Problem to solve>
Scan the data. Collect each line that contains the word "positivity".

:: Input material

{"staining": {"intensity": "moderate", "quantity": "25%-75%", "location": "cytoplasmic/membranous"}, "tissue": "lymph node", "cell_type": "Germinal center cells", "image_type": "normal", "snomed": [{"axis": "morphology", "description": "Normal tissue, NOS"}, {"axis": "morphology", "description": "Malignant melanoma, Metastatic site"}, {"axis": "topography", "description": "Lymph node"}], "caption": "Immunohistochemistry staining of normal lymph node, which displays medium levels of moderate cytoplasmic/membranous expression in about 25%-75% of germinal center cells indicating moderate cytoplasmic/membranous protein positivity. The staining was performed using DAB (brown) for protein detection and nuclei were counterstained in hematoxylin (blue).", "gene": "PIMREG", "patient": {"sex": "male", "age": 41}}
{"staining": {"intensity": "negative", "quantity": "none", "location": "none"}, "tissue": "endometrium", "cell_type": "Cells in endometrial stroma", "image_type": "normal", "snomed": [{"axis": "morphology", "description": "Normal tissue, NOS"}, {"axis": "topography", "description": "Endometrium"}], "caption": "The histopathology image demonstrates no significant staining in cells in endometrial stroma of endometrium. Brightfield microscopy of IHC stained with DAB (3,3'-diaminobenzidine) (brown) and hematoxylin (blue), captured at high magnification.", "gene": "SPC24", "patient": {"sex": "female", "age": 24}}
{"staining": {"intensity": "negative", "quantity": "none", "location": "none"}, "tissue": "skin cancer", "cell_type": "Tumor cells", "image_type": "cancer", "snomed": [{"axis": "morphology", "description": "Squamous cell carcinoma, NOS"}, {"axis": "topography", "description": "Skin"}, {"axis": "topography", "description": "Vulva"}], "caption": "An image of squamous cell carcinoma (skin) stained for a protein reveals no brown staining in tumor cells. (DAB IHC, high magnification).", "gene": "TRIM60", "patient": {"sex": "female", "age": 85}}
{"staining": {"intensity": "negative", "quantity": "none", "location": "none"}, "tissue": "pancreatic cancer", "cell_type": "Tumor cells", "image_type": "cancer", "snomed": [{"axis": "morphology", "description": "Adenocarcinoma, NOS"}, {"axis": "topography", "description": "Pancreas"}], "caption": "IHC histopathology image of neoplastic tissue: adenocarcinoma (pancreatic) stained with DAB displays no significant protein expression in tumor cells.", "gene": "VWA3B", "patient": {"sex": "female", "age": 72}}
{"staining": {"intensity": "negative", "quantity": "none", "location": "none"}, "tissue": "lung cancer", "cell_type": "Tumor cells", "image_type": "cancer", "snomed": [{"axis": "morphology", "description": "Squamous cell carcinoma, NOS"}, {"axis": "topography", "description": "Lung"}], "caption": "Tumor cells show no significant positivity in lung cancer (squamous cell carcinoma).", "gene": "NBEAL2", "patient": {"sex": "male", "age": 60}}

::::

Answer space>
{"staining": {"intensity": "moderate", "quantity": "25%-75%", "location": "cytoplasmic/membranous"}, "tissue": "lymph node", "cell_type": "Germinal center cells", "image_type": "normal", "snomed": [{"axis": "morphology", "description": "Normal tissue, NOS"}, {"axis": "morphology", "description": "Malignant melanoma, Metastatic site"}, {"axis": "topography", "description": "Lymph node"}], "caption": "Immunohistochemistry staining of normal lymph node, which displays medium levels of moderate cytoplasmic/membranous expression in about 25%-75% of germinal center cells indicating moderate cytoplasmic/membranous protein positivity. The staining was performed using DAB (brown) for protein detection and nuclei were counterstained in hematoxylin (blue).", "gene": "PIMREG", "patient": {"sex": "male", "age": 41}}
{"staining": {"intensity": "negative", "quantity": "none", "location": "none"}, "tissue": "lung cancer", "cell_type": "Tumor cells", "image_type": "cancer", "snomed": [{"axis": "morphology", "description": "Squamous cell carcinoma, NOS"}, {"axis": "topography", "description": "Lung"}], "caption": "Tumor cells show no significant positivity in lung cancer (squamous cell carcinoma).", "gene": "NBEAL2", "patient": {"sex": "male", "age": 60}}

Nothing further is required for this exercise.